Rose Carrarini, silver-haired and compactly British, stands in the original Rose Bakery on 46 Rue des Martyrs in the 9th arrondissement, not far from what used to be one of the seediest Parisian neighborhoods, along with Place Pigalle and the Moulin Rouge. Her small storefront eatery is a transformative combination of English tearoom and French café—cooks and bakers crammed into tiny spaces stacked with boxed and bagged market ingredients, the customers ordering simple plates of vegetables, a quiche or soup simply to get to dessert: tidy but richly flavored cakes and tarts flavored with caramel, coconut, lime or pistachio, to name a few.
My go-to dessert—I've been known to order two in one sitting—is the chocolate, orange and ricotta tart.
Before we set out to adapt this filling, however, we needed to find a suitable partner in a crust, one that was humble but could share culinary honors with the filling.
That search took us to the pastry case of Vancouver's Beaucoup Bakery. There, we found a sunny yellow lemon-yuzu tart with the honest-but-special crust we were looking for: a crisp, slightly crunchy almond meal affair that had us at first bite. The copper-colored crust is a riff on classic French pâte sucrée, a sweet, sturdy dough that bakes up with the crumbly texture of a cookie. (In fact, the late, legendary pastry chef Gaston Lenôtre called for pulverized almonds in his pâte sucrée recipe.)
Beaucoup's founder and former owner Jackie Kai Ellis used the dough as a platform for all of the bakery's tarts, sweet and savory. It's a recipe she learned in pastry school in France, where the art of tarts was drilled into the designer-turned-baker's mind. While she can speak at length about the precision required for making a proper tart—perfectly even shells, 90 degree angles and uniformly colored crusts are but a few factors—when it comes to this crust, “It's quite easy,” she says.

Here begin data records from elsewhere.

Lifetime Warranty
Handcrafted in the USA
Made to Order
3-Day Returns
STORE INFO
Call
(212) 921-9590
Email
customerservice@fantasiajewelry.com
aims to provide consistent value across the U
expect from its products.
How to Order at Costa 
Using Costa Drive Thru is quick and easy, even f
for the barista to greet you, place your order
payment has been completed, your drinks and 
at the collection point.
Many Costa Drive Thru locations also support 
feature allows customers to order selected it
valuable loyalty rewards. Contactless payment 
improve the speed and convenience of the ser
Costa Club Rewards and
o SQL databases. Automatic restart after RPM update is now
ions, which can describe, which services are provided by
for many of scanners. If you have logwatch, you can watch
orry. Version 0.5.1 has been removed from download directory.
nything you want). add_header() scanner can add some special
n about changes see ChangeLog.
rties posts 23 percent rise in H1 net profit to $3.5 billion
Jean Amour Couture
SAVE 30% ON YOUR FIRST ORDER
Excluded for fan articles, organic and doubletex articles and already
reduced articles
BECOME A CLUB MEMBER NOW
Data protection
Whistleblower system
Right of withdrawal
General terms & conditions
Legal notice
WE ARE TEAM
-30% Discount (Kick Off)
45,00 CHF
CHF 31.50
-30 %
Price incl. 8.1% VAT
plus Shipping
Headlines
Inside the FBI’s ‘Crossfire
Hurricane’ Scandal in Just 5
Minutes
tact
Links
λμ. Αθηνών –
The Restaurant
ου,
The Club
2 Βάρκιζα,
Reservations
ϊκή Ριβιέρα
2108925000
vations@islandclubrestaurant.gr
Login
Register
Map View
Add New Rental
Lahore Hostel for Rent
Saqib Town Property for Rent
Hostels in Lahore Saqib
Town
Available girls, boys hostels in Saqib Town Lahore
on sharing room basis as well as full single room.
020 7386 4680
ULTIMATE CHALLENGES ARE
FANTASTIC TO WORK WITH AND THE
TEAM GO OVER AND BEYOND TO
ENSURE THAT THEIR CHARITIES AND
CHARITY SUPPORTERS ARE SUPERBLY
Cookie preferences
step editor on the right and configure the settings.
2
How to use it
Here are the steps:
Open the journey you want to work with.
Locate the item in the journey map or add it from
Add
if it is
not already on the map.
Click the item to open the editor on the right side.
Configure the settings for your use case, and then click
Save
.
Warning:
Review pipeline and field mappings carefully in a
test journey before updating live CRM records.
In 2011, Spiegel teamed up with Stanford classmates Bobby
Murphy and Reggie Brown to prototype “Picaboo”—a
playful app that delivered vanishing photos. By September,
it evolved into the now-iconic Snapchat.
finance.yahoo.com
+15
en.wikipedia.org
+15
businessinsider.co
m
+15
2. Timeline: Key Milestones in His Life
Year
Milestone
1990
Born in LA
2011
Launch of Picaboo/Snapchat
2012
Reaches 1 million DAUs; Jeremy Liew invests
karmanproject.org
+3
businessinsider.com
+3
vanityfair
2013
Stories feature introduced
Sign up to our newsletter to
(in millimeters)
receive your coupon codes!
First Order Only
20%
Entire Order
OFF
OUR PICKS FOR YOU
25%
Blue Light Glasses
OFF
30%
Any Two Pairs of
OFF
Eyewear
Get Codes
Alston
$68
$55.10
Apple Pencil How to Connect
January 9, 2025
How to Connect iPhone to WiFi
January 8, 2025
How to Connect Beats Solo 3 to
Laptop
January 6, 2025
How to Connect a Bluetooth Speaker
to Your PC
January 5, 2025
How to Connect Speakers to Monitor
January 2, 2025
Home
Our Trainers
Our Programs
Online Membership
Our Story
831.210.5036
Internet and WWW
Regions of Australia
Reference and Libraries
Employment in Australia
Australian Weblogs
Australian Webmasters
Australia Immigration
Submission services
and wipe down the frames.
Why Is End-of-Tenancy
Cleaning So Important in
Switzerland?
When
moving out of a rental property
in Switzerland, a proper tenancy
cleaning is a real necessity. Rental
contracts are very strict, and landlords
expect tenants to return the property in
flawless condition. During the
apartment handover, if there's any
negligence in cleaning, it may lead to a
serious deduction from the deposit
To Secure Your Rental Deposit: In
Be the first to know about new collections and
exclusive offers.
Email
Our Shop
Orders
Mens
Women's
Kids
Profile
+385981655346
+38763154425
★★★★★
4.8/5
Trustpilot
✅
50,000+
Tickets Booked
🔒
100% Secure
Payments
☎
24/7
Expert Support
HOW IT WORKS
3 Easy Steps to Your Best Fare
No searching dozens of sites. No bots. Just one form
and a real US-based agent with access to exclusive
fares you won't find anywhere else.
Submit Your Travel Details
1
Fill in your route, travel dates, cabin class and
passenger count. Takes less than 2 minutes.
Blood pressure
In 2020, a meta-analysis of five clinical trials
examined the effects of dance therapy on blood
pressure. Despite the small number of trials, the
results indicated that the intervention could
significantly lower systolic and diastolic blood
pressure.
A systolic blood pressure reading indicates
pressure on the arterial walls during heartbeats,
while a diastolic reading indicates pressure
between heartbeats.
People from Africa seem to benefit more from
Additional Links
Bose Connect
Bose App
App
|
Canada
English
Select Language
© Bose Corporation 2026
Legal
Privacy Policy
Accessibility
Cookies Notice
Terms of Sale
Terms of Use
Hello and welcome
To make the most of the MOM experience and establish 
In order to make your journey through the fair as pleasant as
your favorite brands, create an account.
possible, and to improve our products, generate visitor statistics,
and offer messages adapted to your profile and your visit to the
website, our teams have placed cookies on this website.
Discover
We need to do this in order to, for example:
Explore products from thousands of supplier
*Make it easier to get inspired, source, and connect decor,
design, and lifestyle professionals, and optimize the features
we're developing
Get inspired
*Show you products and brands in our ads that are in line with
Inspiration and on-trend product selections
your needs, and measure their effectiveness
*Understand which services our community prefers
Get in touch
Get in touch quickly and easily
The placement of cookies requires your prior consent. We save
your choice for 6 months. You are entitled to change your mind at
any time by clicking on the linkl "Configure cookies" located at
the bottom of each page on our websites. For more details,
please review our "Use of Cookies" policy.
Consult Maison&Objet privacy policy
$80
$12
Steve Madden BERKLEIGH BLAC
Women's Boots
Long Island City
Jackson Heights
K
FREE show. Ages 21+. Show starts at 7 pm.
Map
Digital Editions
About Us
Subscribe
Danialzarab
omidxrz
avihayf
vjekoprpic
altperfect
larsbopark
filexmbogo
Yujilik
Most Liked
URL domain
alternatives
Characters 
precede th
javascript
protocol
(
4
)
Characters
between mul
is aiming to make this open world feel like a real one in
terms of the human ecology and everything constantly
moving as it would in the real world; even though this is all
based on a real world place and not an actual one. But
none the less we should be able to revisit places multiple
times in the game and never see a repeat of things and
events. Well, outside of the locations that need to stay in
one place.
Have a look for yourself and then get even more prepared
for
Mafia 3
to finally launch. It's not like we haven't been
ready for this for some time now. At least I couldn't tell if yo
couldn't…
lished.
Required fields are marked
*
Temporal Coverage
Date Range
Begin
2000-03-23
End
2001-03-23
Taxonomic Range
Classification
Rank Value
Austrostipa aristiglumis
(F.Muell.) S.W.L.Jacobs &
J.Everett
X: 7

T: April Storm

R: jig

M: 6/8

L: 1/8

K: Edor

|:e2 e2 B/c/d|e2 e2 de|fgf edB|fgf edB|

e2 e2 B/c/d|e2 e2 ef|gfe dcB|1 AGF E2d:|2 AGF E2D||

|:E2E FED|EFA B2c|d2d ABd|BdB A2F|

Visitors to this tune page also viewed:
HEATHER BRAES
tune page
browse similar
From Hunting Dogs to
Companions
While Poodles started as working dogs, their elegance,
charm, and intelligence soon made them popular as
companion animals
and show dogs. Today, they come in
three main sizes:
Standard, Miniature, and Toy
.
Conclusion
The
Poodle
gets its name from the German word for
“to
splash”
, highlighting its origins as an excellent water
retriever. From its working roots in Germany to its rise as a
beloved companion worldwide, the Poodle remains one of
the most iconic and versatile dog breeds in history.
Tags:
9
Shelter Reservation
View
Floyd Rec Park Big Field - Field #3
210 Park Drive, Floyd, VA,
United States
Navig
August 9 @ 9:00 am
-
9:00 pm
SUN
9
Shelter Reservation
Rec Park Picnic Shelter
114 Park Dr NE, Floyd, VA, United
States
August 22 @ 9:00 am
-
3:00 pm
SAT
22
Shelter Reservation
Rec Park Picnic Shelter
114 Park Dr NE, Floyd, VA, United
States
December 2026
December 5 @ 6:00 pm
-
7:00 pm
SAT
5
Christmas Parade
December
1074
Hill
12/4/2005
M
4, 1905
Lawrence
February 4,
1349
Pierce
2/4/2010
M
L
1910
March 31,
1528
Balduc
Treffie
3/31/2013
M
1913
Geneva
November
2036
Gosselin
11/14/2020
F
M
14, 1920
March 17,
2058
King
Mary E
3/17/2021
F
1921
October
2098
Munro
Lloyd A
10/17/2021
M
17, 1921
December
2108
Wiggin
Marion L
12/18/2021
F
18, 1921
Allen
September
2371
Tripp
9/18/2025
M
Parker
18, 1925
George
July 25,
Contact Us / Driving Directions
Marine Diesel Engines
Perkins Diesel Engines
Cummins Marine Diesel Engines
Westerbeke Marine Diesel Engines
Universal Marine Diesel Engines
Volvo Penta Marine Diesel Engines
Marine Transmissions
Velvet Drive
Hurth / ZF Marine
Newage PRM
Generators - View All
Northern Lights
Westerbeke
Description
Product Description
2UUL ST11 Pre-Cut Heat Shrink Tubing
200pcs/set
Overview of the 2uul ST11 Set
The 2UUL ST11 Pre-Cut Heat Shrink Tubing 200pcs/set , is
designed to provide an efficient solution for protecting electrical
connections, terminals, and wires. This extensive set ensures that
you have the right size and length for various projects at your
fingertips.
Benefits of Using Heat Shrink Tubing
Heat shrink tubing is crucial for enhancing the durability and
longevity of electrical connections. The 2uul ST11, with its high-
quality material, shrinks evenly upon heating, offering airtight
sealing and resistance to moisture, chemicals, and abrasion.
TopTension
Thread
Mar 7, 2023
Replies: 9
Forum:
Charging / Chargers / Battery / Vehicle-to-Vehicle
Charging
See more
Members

Flour, almond meal, a little sugar, quite a bit of butter and some eggs come together in a mixer to make a very short, but very stable dough. “The glutens are quite loose because of all the fat content and sugar content in the almond,” Ellis says. And, thanks to the almond meal, the dough has a deeper flavor and crisper texture than traditional pâte sucrée.
At Milk Street, we began to develop a similar dough recipe using a 2:1 ratio of all-purpose and almond flours. We had to adjust the amount of butter, sugar and egg to get the right tender-firm balance. The result was a dough with great flavor and texture—and, to our delight, one that didn't shrink or slump when blind baked.
At Beaucoup, the pastry chefs roll out the dough with a machine called a sheeter. Ellis says you can do it by hand, as long as the dough is very cold beforehand. We liked an even simpler approach: Rather than roll out the crust—which can be a challenge with nut-based doughs—we crumbled the just-made dough directly into the tart pan, then pressed it into an even layer with a measuring cup. We didn't even need pie weights.
A brief stay in the freezer firmed the dough, and a long, low blind bake at 300°F browned it thoroughly. The blind bake develops the crust's nutty flavor and results in a super-crisp crust.
Next, we went back to the Rose Bakery filling: Carrarini's decadent cheesecake-style filling, made with ricotta, cream, orange zest and dark chocolate, all bound together with a tablespoon of flour. The flavors almost mimic those of cannoli filling—a likeness we built on with the addition of some cinnamon. We also lightened our version by omitting cream as well as the flour, and we reduced the amount of chocolate, allowing the ricotta and orange to come through more clearly.
Finally, we experimented with the best way to add chocolate to the tart: finely ground, pulsed into the filling, in large chunks and melted in single layer. We settled on chopping semisweet chocolate, which preserved the crisp-textured crust of this creamy, patisserie-worthy tart.